Passage shown:
# When is it safe to look at the Sun

Home Forums General Discussion Solar eclipses from elsewhere in the solar system When is it safe to look at the Sun

#584558

Light radiating from the Sun follows the inverse square law (ie intensity = 1/d*d)

The benchmark value for the Earth at one Astronomical Unit (AU) from the Sun is thus 1/1*1 = 1.

For Mercury 1/0.3*0.3 = 11. The Sun is more than ten times brighter than on Earth.

For Venus 1/0.7*0.7 = 2. The Sun is around twice as bright as on Earth.

For Mars 1/1.5*1.5 = 0.44. The Sun is less than half as bright as it appears on Earth.

For Jupiter 1/5.2*5.2 = 0.036. The Sun is only around 4% as bright as it appears on Earth.

For Saturn, 1/9.5*9.5 = 0.01. The Sun is only around 1% as bright as it appears from the Earth.

For Neptune 1/30*30 = 0.001. The Sun is only 0.1% as bright as it appears from the Earth.

Solar filters typically reduce light levels by 99.999% (ie allow 0.00001 pu through).

We need to rearrange the inverse square law formula to make distance the object (ie d = sqrt (1/i))

sqrt (1/0.00001) = 316 AU or 29 374 000 000 miles.

At this distance the Sun would subtend an angle of arc tan 865 300/29 374 000 000 = 0.0017 deg. or 6 arc seconds (hopefully I haven’t made any mistakes in my maths).

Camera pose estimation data
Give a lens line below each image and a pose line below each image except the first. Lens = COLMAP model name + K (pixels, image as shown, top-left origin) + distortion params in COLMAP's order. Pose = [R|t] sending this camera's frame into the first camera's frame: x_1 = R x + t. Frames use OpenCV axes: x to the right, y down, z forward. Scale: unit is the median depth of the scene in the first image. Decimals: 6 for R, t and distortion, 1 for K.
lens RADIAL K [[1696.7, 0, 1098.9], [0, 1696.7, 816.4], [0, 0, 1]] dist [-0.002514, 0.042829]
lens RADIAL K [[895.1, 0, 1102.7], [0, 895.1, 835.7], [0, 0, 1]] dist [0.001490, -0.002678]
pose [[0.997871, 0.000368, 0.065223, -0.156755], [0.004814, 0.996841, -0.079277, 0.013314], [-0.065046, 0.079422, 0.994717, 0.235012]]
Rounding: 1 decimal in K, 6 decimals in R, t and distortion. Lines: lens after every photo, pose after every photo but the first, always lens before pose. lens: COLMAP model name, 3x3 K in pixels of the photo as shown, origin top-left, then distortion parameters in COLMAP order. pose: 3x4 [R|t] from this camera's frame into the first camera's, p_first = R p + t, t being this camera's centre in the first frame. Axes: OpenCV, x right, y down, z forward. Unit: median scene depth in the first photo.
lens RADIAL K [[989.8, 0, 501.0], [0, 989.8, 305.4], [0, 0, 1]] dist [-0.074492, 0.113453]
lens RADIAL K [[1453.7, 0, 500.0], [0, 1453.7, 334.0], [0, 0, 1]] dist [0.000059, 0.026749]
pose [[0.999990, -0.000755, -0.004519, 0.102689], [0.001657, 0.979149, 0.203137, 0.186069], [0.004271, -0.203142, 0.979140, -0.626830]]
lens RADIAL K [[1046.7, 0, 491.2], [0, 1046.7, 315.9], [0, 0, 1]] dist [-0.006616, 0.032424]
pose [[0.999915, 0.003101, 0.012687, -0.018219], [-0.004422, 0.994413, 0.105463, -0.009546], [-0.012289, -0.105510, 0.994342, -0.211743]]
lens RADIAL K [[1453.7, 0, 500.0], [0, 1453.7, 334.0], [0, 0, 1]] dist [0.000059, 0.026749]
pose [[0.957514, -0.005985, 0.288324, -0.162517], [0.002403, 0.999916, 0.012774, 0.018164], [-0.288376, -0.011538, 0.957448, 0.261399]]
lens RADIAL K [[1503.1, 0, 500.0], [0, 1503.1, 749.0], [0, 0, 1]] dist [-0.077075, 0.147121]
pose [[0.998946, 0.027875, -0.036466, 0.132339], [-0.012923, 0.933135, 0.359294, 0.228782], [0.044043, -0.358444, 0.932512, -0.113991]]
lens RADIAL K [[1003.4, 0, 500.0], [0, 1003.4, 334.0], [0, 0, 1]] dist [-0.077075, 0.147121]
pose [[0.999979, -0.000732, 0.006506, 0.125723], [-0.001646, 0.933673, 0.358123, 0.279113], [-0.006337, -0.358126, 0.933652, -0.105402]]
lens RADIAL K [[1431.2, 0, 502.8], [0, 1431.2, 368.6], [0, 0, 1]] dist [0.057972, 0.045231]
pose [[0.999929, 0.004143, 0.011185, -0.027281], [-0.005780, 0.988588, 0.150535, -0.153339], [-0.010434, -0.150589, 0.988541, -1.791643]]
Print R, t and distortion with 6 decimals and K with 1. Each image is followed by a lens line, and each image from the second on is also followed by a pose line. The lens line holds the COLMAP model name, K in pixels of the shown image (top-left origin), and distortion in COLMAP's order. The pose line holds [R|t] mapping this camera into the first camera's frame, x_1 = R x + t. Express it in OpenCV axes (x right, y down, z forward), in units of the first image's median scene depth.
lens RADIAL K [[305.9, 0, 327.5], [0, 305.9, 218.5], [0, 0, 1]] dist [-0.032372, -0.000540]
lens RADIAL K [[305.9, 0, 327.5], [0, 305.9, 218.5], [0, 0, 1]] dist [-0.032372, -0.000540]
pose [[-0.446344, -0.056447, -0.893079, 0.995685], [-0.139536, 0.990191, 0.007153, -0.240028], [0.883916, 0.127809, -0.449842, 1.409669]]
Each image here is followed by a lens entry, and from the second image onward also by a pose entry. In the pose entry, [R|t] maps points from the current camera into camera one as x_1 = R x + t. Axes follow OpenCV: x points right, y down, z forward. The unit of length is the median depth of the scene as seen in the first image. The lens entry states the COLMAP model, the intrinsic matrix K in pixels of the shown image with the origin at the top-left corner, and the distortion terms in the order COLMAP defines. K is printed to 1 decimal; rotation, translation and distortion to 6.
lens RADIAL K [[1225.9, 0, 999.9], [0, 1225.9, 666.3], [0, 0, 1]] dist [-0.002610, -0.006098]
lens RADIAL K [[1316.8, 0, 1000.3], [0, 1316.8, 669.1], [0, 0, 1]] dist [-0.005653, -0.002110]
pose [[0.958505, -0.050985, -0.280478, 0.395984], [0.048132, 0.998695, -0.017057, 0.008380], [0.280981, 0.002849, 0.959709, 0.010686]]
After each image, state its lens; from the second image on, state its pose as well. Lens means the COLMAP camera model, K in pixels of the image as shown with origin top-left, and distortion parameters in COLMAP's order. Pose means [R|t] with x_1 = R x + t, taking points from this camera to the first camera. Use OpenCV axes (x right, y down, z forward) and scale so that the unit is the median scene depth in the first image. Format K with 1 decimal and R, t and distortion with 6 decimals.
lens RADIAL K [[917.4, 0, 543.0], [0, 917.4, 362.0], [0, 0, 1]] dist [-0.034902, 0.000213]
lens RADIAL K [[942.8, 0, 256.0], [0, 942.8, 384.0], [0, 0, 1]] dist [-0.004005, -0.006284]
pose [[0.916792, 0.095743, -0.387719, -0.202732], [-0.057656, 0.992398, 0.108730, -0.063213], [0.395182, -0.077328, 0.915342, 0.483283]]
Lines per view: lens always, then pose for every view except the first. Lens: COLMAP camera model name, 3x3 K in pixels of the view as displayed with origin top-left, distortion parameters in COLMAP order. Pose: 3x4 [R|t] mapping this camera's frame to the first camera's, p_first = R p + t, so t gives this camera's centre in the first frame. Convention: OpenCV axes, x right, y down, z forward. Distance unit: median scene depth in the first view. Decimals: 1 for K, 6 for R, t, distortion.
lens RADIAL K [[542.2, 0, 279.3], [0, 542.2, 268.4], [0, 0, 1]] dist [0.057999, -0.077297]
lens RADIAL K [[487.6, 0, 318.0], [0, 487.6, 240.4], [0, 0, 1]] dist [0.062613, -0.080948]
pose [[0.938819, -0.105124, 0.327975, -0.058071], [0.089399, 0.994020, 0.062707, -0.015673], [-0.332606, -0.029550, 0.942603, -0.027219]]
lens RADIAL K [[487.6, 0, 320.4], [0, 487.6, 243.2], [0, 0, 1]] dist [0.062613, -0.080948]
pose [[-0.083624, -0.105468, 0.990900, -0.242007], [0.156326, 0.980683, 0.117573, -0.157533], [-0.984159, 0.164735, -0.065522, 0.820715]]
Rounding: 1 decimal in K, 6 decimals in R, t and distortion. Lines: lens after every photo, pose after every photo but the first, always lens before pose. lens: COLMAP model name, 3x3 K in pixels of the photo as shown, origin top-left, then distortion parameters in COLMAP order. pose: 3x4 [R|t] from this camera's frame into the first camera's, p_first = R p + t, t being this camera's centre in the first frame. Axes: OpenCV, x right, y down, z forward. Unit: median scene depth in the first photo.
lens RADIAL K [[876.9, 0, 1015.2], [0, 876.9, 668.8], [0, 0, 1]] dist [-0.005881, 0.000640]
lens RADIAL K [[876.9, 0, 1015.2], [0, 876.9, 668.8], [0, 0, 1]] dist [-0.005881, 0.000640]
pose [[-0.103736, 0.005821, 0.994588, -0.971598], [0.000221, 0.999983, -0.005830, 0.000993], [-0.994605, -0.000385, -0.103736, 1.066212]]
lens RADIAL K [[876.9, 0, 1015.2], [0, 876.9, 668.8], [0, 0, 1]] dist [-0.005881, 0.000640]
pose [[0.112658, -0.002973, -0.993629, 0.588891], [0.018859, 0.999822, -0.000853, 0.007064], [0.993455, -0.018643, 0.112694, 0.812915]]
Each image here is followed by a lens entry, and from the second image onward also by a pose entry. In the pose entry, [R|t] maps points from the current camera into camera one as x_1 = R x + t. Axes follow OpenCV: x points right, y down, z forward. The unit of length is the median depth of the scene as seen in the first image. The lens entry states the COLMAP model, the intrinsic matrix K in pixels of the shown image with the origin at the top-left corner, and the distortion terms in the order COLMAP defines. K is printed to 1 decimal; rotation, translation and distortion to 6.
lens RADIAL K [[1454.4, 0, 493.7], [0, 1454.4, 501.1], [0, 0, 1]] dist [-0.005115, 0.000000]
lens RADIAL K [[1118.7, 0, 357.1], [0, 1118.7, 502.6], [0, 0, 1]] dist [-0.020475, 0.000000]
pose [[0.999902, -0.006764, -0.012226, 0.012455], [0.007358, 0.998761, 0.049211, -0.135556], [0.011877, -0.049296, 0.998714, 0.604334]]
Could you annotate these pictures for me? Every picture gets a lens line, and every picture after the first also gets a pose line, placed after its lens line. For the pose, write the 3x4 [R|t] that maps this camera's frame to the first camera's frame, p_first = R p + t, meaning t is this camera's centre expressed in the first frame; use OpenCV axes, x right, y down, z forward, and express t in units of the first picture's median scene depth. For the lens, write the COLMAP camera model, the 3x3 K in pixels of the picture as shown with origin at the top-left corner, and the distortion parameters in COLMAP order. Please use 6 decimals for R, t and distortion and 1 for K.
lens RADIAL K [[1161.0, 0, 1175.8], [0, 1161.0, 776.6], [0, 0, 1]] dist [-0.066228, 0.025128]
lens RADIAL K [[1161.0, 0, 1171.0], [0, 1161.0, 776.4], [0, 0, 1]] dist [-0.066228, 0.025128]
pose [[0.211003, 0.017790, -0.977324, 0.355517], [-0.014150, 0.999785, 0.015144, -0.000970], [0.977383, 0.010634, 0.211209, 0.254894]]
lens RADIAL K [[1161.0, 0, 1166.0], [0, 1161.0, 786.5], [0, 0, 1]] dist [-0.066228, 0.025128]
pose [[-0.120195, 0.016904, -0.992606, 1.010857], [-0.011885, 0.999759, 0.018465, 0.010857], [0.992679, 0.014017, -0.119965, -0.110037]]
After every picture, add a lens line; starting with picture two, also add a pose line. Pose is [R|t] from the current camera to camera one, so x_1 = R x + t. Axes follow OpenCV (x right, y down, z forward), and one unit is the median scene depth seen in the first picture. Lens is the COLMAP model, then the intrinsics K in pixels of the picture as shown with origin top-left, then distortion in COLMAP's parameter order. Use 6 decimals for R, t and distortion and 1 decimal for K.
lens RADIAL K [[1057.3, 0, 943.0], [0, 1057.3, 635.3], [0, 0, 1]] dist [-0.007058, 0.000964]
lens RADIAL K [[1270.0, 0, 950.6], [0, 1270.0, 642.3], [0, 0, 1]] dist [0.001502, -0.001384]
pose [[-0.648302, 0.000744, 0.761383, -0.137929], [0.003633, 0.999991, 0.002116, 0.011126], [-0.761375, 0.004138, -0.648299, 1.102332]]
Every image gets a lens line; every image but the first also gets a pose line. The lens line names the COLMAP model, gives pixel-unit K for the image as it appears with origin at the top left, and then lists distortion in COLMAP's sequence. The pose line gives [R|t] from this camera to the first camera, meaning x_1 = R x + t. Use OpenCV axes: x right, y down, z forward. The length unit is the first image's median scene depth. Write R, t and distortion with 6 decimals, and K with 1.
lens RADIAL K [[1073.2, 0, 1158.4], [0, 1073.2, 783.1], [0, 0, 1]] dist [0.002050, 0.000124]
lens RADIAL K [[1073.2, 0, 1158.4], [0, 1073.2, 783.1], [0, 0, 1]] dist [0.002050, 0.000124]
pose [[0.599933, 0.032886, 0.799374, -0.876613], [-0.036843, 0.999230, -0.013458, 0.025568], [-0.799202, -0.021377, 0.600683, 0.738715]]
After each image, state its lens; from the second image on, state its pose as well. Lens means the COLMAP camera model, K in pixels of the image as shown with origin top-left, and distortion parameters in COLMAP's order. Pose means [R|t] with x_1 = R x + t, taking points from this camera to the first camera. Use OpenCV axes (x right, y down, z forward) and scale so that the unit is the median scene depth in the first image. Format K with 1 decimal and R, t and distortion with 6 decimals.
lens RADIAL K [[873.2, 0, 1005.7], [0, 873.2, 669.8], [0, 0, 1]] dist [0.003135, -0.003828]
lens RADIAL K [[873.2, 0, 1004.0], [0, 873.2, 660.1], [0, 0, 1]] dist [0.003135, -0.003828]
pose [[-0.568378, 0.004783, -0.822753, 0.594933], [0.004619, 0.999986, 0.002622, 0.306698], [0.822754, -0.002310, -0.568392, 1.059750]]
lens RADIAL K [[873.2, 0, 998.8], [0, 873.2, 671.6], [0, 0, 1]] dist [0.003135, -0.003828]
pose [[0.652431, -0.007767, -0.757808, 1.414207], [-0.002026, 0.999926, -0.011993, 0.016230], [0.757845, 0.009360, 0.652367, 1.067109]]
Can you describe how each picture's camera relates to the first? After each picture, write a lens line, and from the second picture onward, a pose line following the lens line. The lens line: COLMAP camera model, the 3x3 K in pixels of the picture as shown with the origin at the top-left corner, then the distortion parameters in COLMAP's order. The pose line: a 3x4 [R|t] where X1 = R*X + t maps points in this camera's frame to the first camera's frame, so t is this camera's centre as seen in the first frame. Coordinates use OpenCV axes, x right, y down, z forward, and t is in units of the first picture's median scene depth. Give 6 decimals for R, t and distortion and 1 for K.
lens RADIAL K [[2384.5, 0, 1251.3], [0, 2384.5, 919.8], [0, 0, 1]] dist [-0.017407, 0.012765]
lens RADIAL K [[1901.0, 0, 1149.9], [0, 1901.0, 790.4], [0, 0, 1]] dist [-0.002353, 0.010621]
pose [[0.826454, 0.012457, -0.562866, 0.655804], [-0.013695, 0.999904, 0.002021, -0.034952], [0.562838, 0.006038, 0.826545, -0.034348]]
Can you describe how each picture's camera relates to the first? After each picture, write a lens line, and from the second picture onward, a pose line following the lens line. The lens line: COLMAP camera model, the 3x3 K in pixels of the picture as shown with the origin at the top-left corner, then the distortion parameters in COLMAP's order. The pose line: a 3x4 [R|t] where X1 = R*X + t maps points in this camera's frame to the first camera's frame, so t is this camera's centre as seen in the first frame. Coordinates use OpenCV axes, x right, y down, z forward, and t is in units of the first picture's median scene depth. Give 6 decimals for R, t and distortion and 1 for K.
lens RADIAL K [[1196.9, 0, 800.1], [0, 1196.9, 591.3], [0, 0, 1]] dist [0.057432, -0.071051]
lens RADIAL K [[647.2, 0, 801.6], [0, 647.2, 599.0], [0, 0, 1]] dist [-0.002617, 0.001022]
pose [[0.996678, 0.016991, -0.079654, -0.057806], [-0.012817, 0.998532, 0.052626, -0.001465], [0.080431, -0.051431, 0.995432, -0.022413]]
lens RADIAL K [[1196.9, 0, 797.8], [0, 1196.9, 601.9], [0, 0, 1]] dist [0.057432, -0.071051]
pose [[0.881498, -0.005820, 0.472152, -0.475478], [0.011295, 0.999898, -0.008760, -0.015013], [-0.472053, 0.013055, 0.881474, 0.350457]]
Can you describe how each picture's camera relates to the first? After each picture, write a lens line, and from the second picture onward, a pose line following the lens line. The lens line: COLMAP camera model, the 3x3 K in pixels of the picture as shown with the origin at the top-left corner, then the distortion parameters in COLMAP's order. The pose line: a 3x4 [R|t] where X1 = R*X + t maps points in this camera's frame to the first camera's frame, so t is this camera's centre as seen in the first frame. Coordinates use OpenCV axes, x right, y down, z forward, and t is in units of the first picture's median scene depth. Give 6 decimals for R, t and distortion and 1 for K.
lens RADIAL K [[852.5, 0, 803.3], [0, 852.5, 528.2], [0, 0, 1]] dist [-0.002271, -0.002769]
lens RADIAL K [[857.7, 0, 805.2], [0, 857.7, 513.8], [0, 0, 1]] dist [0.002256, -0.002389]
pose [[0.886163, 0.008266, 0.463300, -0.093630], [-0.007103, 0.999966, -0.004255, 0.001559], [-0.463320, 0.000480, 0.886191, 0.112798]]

Work instructions:
- a) From the forum post about looking at the Sun, copy the part that opens with the words containing "For Mars 1/1.5*1.5 = 0.44." and closes with "0.00001 pu through).".
- b) According to the forum post about looking at the Sun, why is the Sun more than ten times brighter from Mercury than from Earth? Answer in one to three sentences.
- c) Rewrite more briefly the paragraph of the forum post about looking at the Sun that begins "At this distance", keeping its main facts.
Draw only on the forum post about looking at the Sun.

Task responses:
- a)
For Mars 1/1.5*1.5 = 0.44. The Sun is less than half as bright as it appears on Earth.

For Jupiter 1/5.2*5.2 = 0.036. The Sun is only around 4% as bright as it appears on Earth.

For Saturn, 1/9.5*9.5 = 0.01. The Sun is only around 1% as bright as it appears from the Earth.

For Neptune 1/30*30 = 0.001. The Sun is only 0.1% as bright as it appears from the Earth.

Solar filters typically reduce light levels by 99.999% (ie allow 0.00001 pu through).

- b) Light from the Sun follows the inverse square law, so its intensity equals 1/d*d. Mercury is at 0.3 AU, which gives 1/0.3*0.3 = 11, compared with the Earth's benchmark value of 1 at one AU.

- c) At 316 AU, the Sun would subtend arc tan 865 300/29 374 000 000 = 0.0017 degrees, or 6 arc seconds.